WORK REQUIRED.
Reproduce the text of every row below line for line, without changes, and leave the pictures out of your answer.

MATERIAL FOR THE TASK.
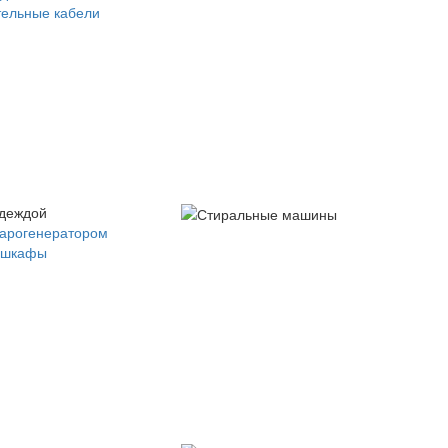
ельные кабели
одеждой
парогенератором
 шкафы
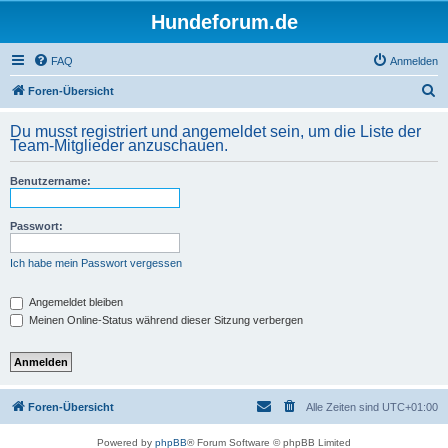
Hundeforum.de
FAQ
Anmelden
S
Foren-Übersicht
u
Du musst registriert und angemeldet sein, um die Liste der
c
Team-Mitglieder anzuschauen.
h
Benutzername:
e
Passwort:
Ich habe mein Passwort vergessen
Angemeldet bleiben
Meinen Online-Status während dieser Sitzung verbergen
Foren-Übersicht
Alle Zeiten sind
UTC+01:00
Powered by
phpBB
® Forum Software © phpBB Limited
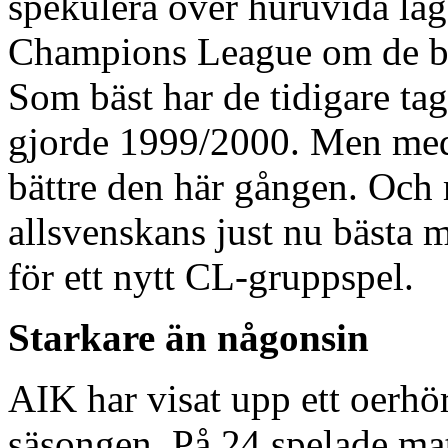
spekulera över huruvida lage
Champions League om de bli
Som bäst har de tidigare tagi
gjorde 1999/2000. Men med 
bättre den här gången. Och
allsvenskans just nu bästa m
för ett nytt CL-gruppspel.
Starkare än någonsin
AIK har visat upp ett oerhör
säsongen. På 24 spelade mat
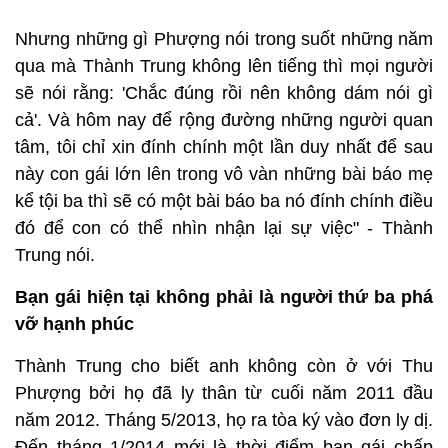
Nhưng những gì Phượng nói trong suốt những năm
qua mà Thành Trung không lên tiếng thì mọi người
sẽ nói rằng: 'Chắc đúng rồi nên không dám nói gì
cả'. Và hôm nay để rộng đường những người quan
tâm, tôi chỉ xin đính chính một lần duy nhất để sau
này con gái lớn lên trong vô vàn những bài báo mẹ
kể tội ba thì sẽ có một bài báo ba nó đính chính điều
đó để con có thể nhìn nhận lại sự việc" - Thành
Trung nói.
Bạn gái hiện tại không phải là người thứ ba phá
vỡ hạnh phúc
Thành Trung cho biết anh không còn ở với Thu
Phượng bởi họ đã ly thân từ cuối năm 2011 đầu
năm 2012. Tháng 5/2013, họ ra tòa ký vào đơn ly dị.
Đến tháng 1/2014 mới là thời điểm bạn gái chấp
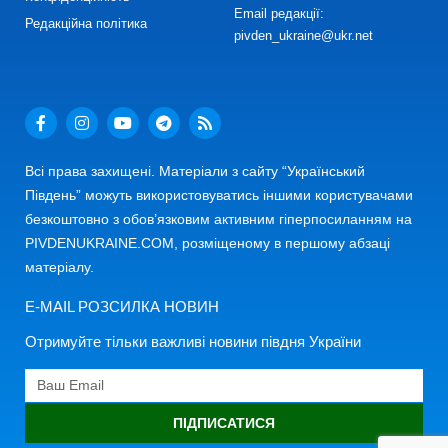
Email редакції:
Редакційна політика
pivden_ukraine@ukr.net
Всі права захищені. Матеріали з сайту “Український
Південь” можуть використовуватись іншими користувачами
безкоштовно з обов’язковим активним гіперпосиланням на
PIVDENUKRAINE.COM, розміщеному в першому абзаці
матеріалу.
E-MAIL РОЗСИЛКА НОВИН
Отримуйте тільки важливі новини півдня України
ПІДПИСАТИСЯ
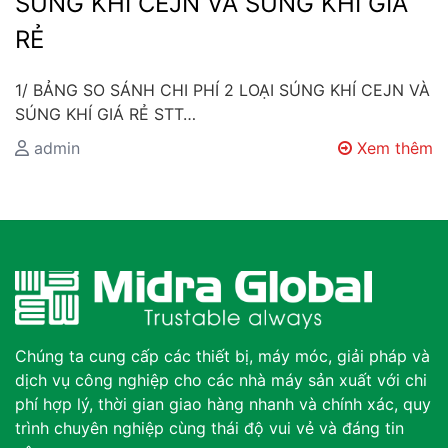
SÚNG KHÍ CEJN VÀ SÚNG KHÍ GIÁ
RẺ
1/ BẢNG SO SÁNH CHI PHÍ 2 LOẠI SÚNG KHÍ CEJN VÀ
SÚNG KHÍ GIÁ RẺ STT…
admin
Xem thêm
Chúng ta cung cấp các thiết bị, máy móc, giải pháp và
dịch vụ công nghiệp cho các nhà máy sản xuất với chi
phí hợp lý, thời gian giao hàng nhanh và chính xác, quy
trình chuyên nghiệp cùng thái độ vui vẻ và đáng tin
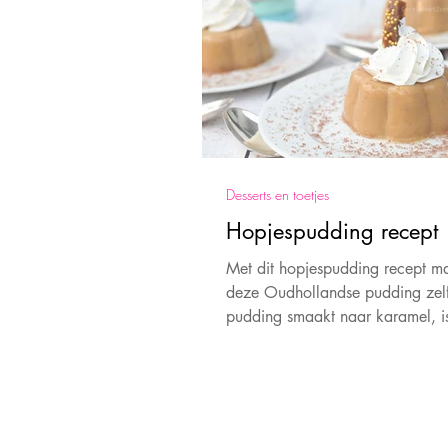
Desserts en toetjes
Hopjespudding recept
Met dit hopjespudding recept m
deze Oudhollandse pudding zel
pudding smaakt naar karamel, i
gemakkelijk te maken en heerlij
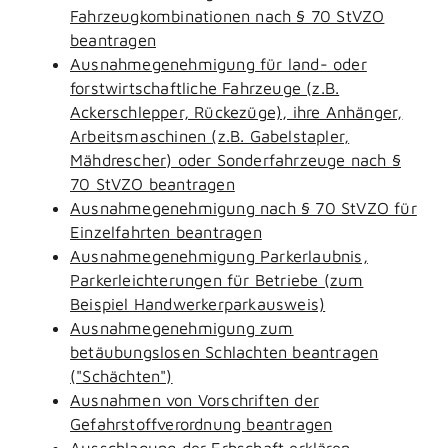
Fahrzeugkombinationen nach § 70 StVZO
beantragen
Ausnahmegenehmigung für land- oder
forstwirtschaftliche Fahrzeuge (z.B.
Ackerschlepper, Rückezüge), ihre Anhänger,
Arbeitsmaschinen (z.B. Gabelstapler,
Mähdrescher) oder Sonderfahrzeuge nach §
70 StVZO beantragen
Ausnahmegenehmigung nach § 70 StVZO für
Einzelfahrten beantragen
Ausnahmegenehmigung Parkerlaubnis,
Parkerleichterungen für Betriebe (zum
Beispiel Handwerkerparkausweis)
Ausnahmegenehmigung zum
betäubungslosen Schlachten beantragen
("Schächten")
Ausnahmen von Vorschriften der
Gefahrstoffverordnung beantragen
Ausschlagung der Erbschaft erklären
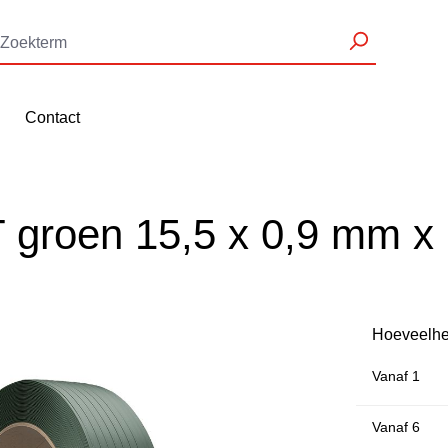
Contact
groen 15,5 x 0,9 mm x 
Hoeveelhe
Vanaf
1
Vanaf
6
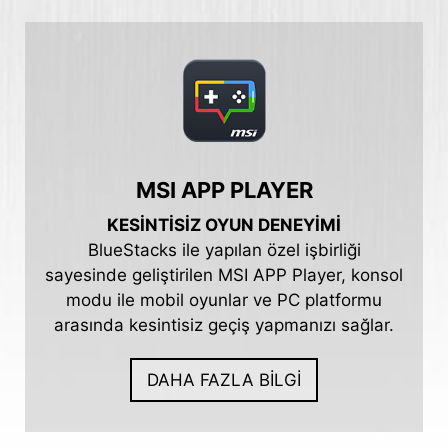
MSI APP PLAYER
KESİNTİSİZ OYUN DENEYİMİ
BlueStacks ile yapılan özel işbirliği
sayesinde geliştirilen MSI APP Player, konsol
modu ile mobil oyunlar ve PC platformu
arasında kesintisiz geçiş yapmanızı sağlar.
DAHA FAZLA BİLGİ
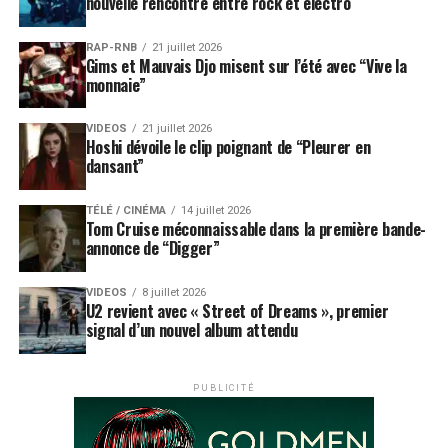
nouvelle rencontre entre rock et électro
RAP-RNB
21 juillet 2026
Gims et Mauvais Djo misent sur l’été avec “Vive la
monnaie”
VIDEOS
21 juillet 2026
Hoshi dévoile le clip poignant de “Pleurer en
dansant”
TÉLÉ / CINÉMA
14 juillet 2026
Tom Cruise méconnaissable dans la première bande-
annonce de “Digger”
VIDEOS
8 juillet 2026
U2 revient avec « Street of Dreams », premier
signal d’un nouvel album attendu
PUBLICITÉ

OUTPUT OF THE EXERCISE.
ельные кабели
одеждой
парогенератором
 шкафы
Hundeforum.de
FAQ
Anmelden
S
Foren-Übersicht
u
Du musst registriert und angemeldet sein, um die Liste der
c
Team-Mitglieder anzuschauen.
h
Benutzername:
e
Passwort:
Ich habe mein Passwort vergessen
Angemeldet bleiben
Meinen Online-Status während dieser Sitzung verbergen
Foren-Übersicht
Alle Zeiten sind
UTC+01:00
Powered by
phpBB
® Forum Software © phpBB Limited
spekulera över huruvida lage
Champions League om de bli
Som bäst har de tidigare tagi
gjorde 1999/2000. Men med 
bättre den här gången. Och
allsvenskans just nu bästa m
för ett nytt CL-gruppspel.
Starkare än någonsin
AIK har visat upp ett oerhör
säsongen. På 24 spelade mat
Nhưng những gì Phượng nói trong suốt những năm
qua mà Thành Trung không lên tiếng thì mọi người
sẽ nói rằng: 'Chắc đúng rồi nên không dám nói gì
cả'. Và hôm nay để rộng đường những người quan
tâm, tôi chỉ xin đính chính một lần duy nhất để sau
này con gái lớn lên trong vô vàn những bài báo mẹ
kể tội ba thì sẽ có một bài báo ba nó đính chính điều
đó để con có thể nhìn nhận lại sự việc" - Thành
Trung nói.
Bạn gái hiện tại không phải là người thứ ba phá
vỡ hạnh phúc
Thành Trung cho biết anh không còn ở với Thu
Phượng bởi họ đã ly thân từ cuối năm 2011 đầu
năm 2012. Tháng 5/2013, họ ra tòa ký vào đơn ly dị.
Đến tháng 1/2014 mới là thời điểm bạn gái chấp
Email редакції:
Редакційна політика
pivden_ukraine@ukr.net
Всі права захищені. Матеріали з сайту “Український
Південь” можуть використовуватись іншими користувачами
безкоштовно з обов’язковим активним гіперпосиланням на
PIVDENUKRAINE.COM, розміщеному в першому абзаці
матеріалу.
E-MAIL РОЗСИЛКА НОВИН
Отримуйте тільки важливі новини півдня України
ПІДПИСАТИСЯ
SÚNG KHÍ CEJN VÀ SÚNG KHÍ GIÁ
RẺ
1/ BẢNG SO SÁNH CHI PHÍ 2 LOẠI SÚNG KHÍ CEJN VÀ
SÚNG KHÍ GIÁ RẺ STT…
admin
Xem thêm
Chúng ta cung cấp các thiết bị, máy móc, giải pháp và
dịch vụ công nghiệp cho các nhà máy sản xuất với chi
phí hợp lý, thời gian giao hàng nhanh và chính xác, quy
trình chuyên nghiệp cùng thái độ vui vẻ và đáng tin
Desserts en toetjes
Hopjespudding recept
Met dit hopjespudding recept m
deze Oudhollandse pudding zel
pudding smaakt naar karamel, i
gemakkelijk te maken en heerlij
Fahrzeugkombinationen nach § 70 StVZO
beantragen
Ausnahmegenehmigung für land- oder
forstwirtschaftliche Fahrzeuge (z.B.
Ackerschlepper, Rückezüge), ihre Anhänger,
Arbeitsmaschinen (z.B. Gabelstapler,
Mähdrescher) oder Sonderfahrzeuge nach §
70 StVZO beantragen
Ausnahmegenehmigung nach § 70 StVZO für
Einzelfahrten beantragen
Ausnahmegenehmigung Parkerlaubnis,
Parkerleichterungen für Betriebe (zum
Beispiel Handwerkerparkausweis)
Ausnahmegenehmigung zum
betäubungslosen Schlachten beantragen
("Schächten")
Ausnahmen von Vorschriften der
Gefahrstoffverordnung beantragen
Ausschlagung der Erbschaft erklären
Contact
groen 15,5 x 0,9 mm x 
Hoeveelhe
Vanaf
1
Vanaf
6
MSI APP PLAYER
KESİNTİSİZ OYUN DENEYİMİ
BlueStacks ile yapılan özel işbirliği
sayesinde geliştirilen MSI APP Player, konsol
modu ile mobil oyunlar ve PC platformu
arasında kesintisiz geçiş yapmanızı sağlar.
DAHA FAZLA BİLGİ
nouvelle rencontre entre rock et électro
RAP-RNB
21 juillet 2026
Gims et Mauvais Djo misent sur l’été avec “Vive la
monnaie”
VIDEOS
21 juillet 2026
Hoshi dévoile le clip poignant de “Pleurer en
dansant”
TÉLÉ / CINÉMA
14 juillet 2026
Tom Cruise méconnaissable dans la première bande-
annonce de “Digger”
VIDEOS
8 juillet 2026
U2 revient avec « Street of Dreams », premier
signal d’un nouvel album attendu
PUBLICITÉ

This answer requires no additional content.